Wednesday, June 25, 2014

LIVING ON THE EDGE

When one steps back from perpetual activity propelled by religiosity, we may find a gap in our approach to kingdom engagement.  Especially those of us who would be regarded as fundamentalists may want to consider a lifestyle which has evolved to live out faith in the security of the center.

By center I speak of that region where we risk little, nothing is too far to the left or the right.  We conservatives find this appealing because in places we have relabeled fear to be the biblical narrow.  How we parade ourselves down that narrow road with great but mistaken pride.

Discipleship is not a topic within much of the Christian tradition for it requires much. The matter of rigidity of discipleship groups is blamed in certain corners; yet rigidity isn't what keeps the most of us at bay.  No.  Rather, it is the risk involved.  I would even propose that many of the hard-core discipleship groups among us today are more into emphatic rules than authentic threat due to what/who we believe.

If we follow the tone, temperament, and talk of the church, we will follow the circular route in the desert of ritual debating, monitoring, and deciphering just what it is we believe.  However, the trek of shadowing Jesus would take us to the brink of bravery. Jesus isn't a pale Sunday School teacher who thought up a good Scripture lesson on Saturday night to get us through Sunday's devotional themes.

Jesus was so on the edge of Kingdom living that his family, his town, and the religious power-brokers rejected him.  His own trainees were bewildered, confused, and aggravated.  Jesus lived on the edge of meaning and productivity while we focus upon the middle road of getting by while looking like we are about His business.

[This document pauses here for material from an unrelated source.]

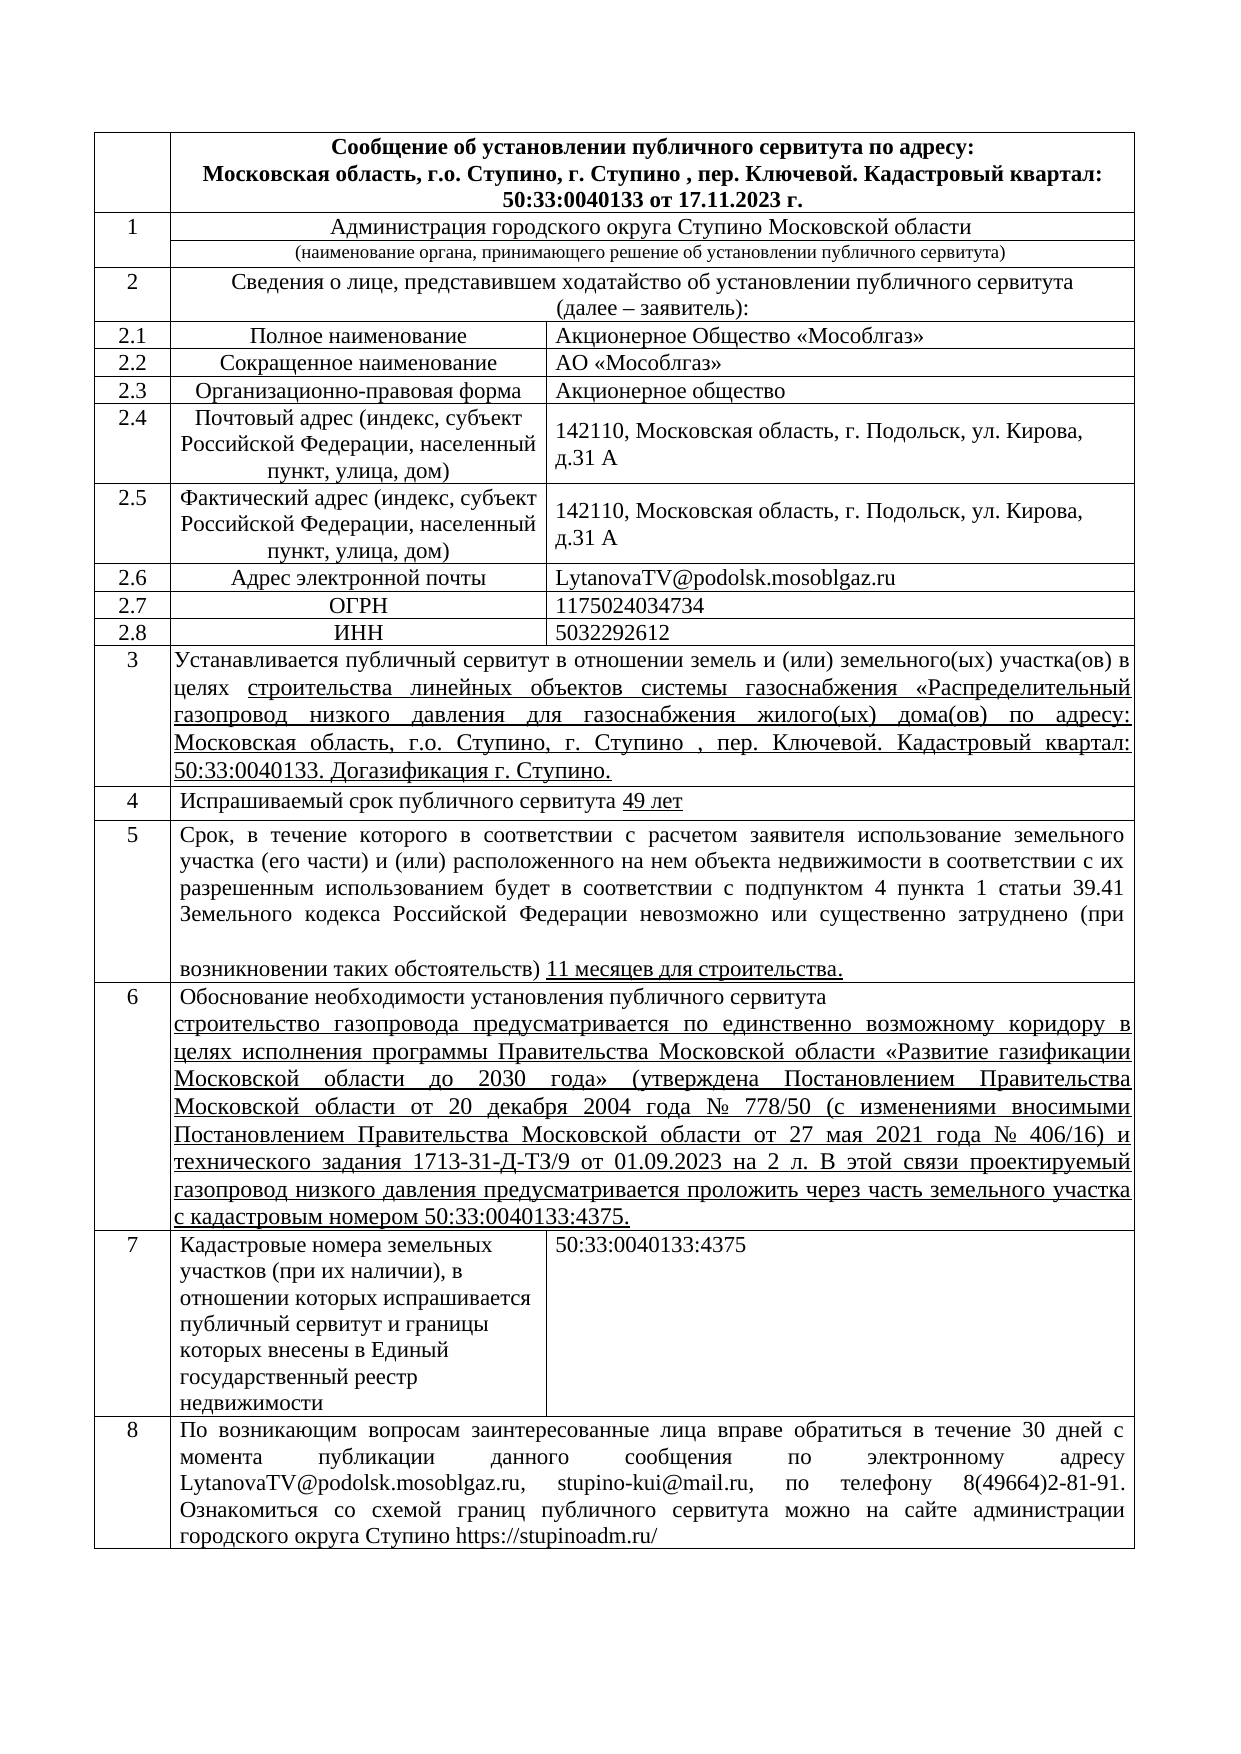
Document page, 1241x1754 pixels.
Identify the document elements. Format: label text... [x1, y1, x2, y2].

What I'm about to say has no factual backing; it is merely my own observation.  It seems that two things are taking place in the general church setting.  (1) In pockets there does seem to be either a numerical increase or at least as stabilizing force, while (2) there is a significant reluctance to live on the edge.  Have we developed a numbers/safety driven church?

The life-taking executionary cross of which we are to take up has, in reality, become more of a sermon and song topic.

Jesus will take us to the edge; the edge in outreach, the edge in prayer, the edge in giving, and the edge in dying to self.  I don't consider that I have done anything more than weakly dabble in any of these.  Regardless of my failure, my concern is that such a call is no longer sensed in the church.

A result is that we have become an organization which scrambles for the latest and greatest.  Our confidence is stronger in man-marketing than in the Holy Spirit of God.  The reason is that we can control one of them.  Thus, we bid on that one.

Living on the edge, I believe, is the thing the younger generation in its restlessness wants.  It is what all generations want; but we've been talked down off of that bridge. Jesus is neither a handy name for a Bible banner nor a prayer endorsement.  He is the real deal who calls fishermen and tax collectors and accountants and elementary school teachers to take a deep breath, believe in Him with all of our hearts, and jump!

If ever there was a cure for what ails us it would be preachers, elders, mommas, daddies, and neighbors who live on the edge for the sake of God's glorious kingdom. Every time our courage links with our compassion, we will move closer to doing just that.